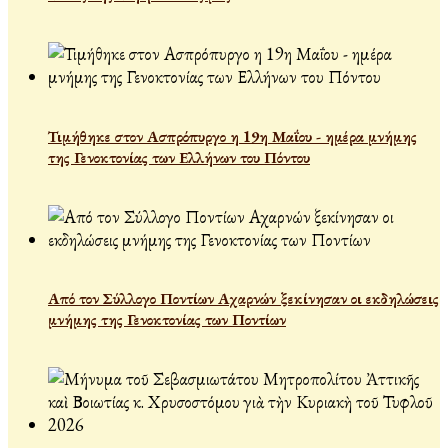
Τιμήθηκε στον Ασπρόπυργο η 19η Μαΐου - ημέρα μνήμης
της Γενοκτονίας των Ελλήνων του Πόντου
Από τον Σύλλογο Ποντίων Αχαρνών ξεκίνησαν οι εκδηλώσεις
μνήμης της Γενοκτονίας των Ποντίων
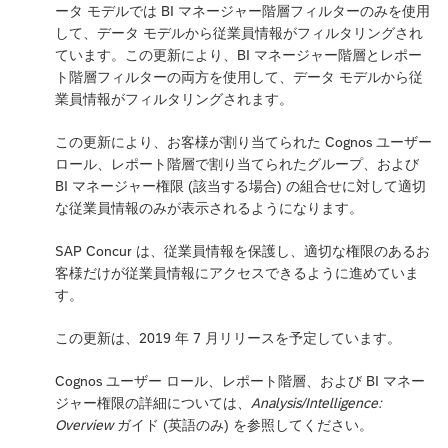
ータ モデルでは BI マネージャー階層フィルターのみを使用
して、データ モデルから従業員情報がフィルタリングされ
ています。この更新により、BI マネージャー階層とレポー
ト階層フィルターの両方を使用して、データ モデルから従
業員情報がフィルタリングされます。
この更新により、お客様が割り当てられた Cognos ユーザー
ロール、レポート階層で割り当てられたグループ、および
BI マネージャー権限 (該当する場合) の組合せに対して適切
な従業員情報のみが表示されるようになります。
SAP Concur は、従業員情報を保護し、適切な権限のあるお
客様だけが従業員情報にアクセスできるように進めていま
す。
この更新は、2019 年 7 月リリースを予定しています。
Cognos ユーザー ロール、レポート階層、および BI マネー
ジャー権限の詳細については、
Analysis/Intelligence:
Overview
ガイド (英語のみ) を参照してください。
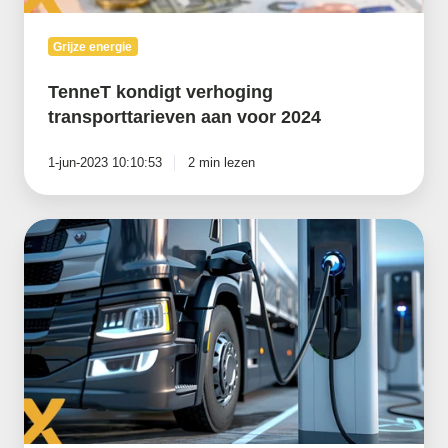
Grijze energie
TenneT kondigt verhoging
transporttarieven aan voor 2024
1-jun-2023 10:10:53
2 min lezen
Netcongestie
remt
verduurzaming
in
de
transportsector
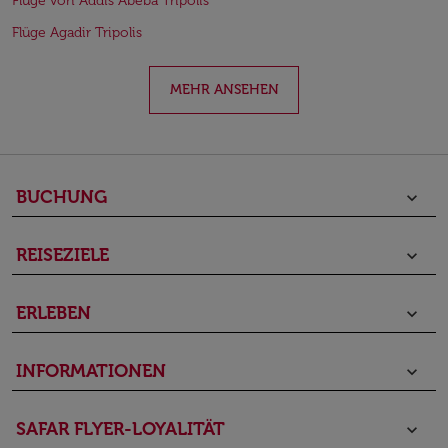
Flüge von Addis Abeba Tripolis
Flüge Agadir Tripolis
MEHR ANSEHEN
BUCHUNG
keyboard_arrow_down
REISEZIELE
keyboard_arrow_down
ERLEBEN
keyboard_arrow_down
INFORMATIONEN
keyboard_arrow_down
SAFAR FLYER-LOYALITÄT
keyboard_arrow_down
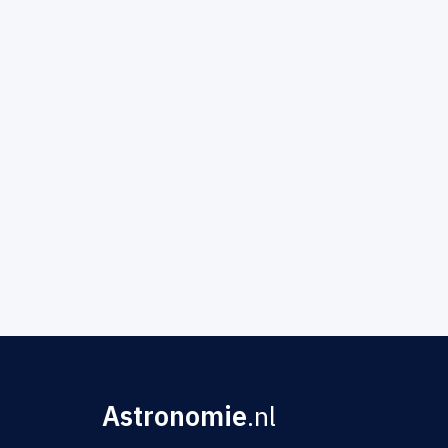
Astronomie
.nl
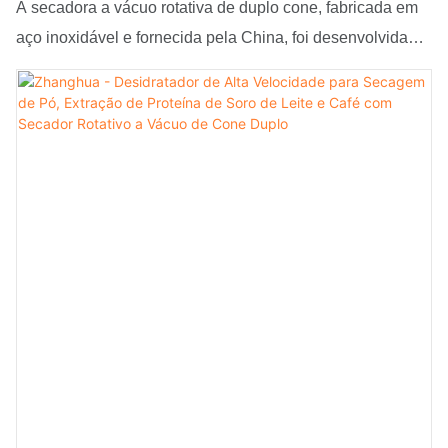
de cone duplo.
A secadora a vácuo rotativa de duplo cone, fabricada em
aço inoxidável e fornecida pela China, foi desenvolvida
por meio de pesquisa e desenvolvimento independentes e
não apenas possui funções poderosas, como também
resolve os problemas que afligem o setor há muito tempo.
Os produtos têm uma ampla gama de aplicações em
equipamentos de secagem.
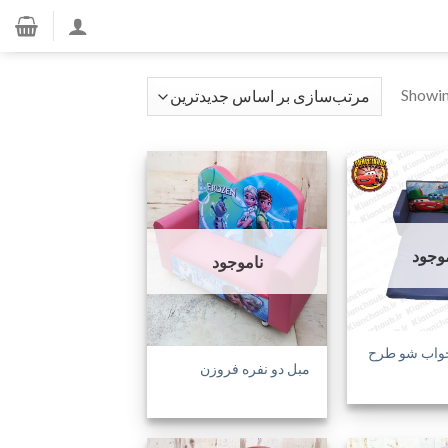
Showin
افزودن
افزودن
موجود
به
به
ناموجود
علاقه
علاقه
مندی
مندی
ها
ها
واب شو طرح
مبل دو نفره فروزن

- - - -

→ Problem statement
Reproduce the lines of the entries verbatim, starting at the line that contains "Flüge von Addis Abeba Tripolis" and ending at the end of the entries, both included. Leave the pictures out of your answer.

→ Result of this exercise
Flüge von Addis Abeba Tripolis
Flüge Agadir Tripolis
MEHR ANSEHEN
BUCHUNG
keyboard_arrow_down
REISEZIELE
keyboard_arrow_down
ERLEBEN
keyboard_arrow_down
INFORMATIONEN
keyboard_arrow_down
SAFAR FLYER-LOYALITÄT
keyboard_arrow_down
Astronomie
.nl
de cone duplo.
A secadora a vácuo rotativa de duplo cone, fabricada em
aço inoxidável e fornecida pela China, foi desenvolvida
por meio de pesquisa e desenvolvimento independentes e
não apenas possui funções poderosas, como também
resolve os problemas que afligem o setor há muito tempo.
Os produtos têm uma ampla gama de aplicações em
equipamentos de secagem.
Showin
افزودن
افزودن
موجود
به
به
ناموجود
علاقه
علاقه
مندی
مندی
ها
ها
واب شو طرح
مبل دو نفره فروزن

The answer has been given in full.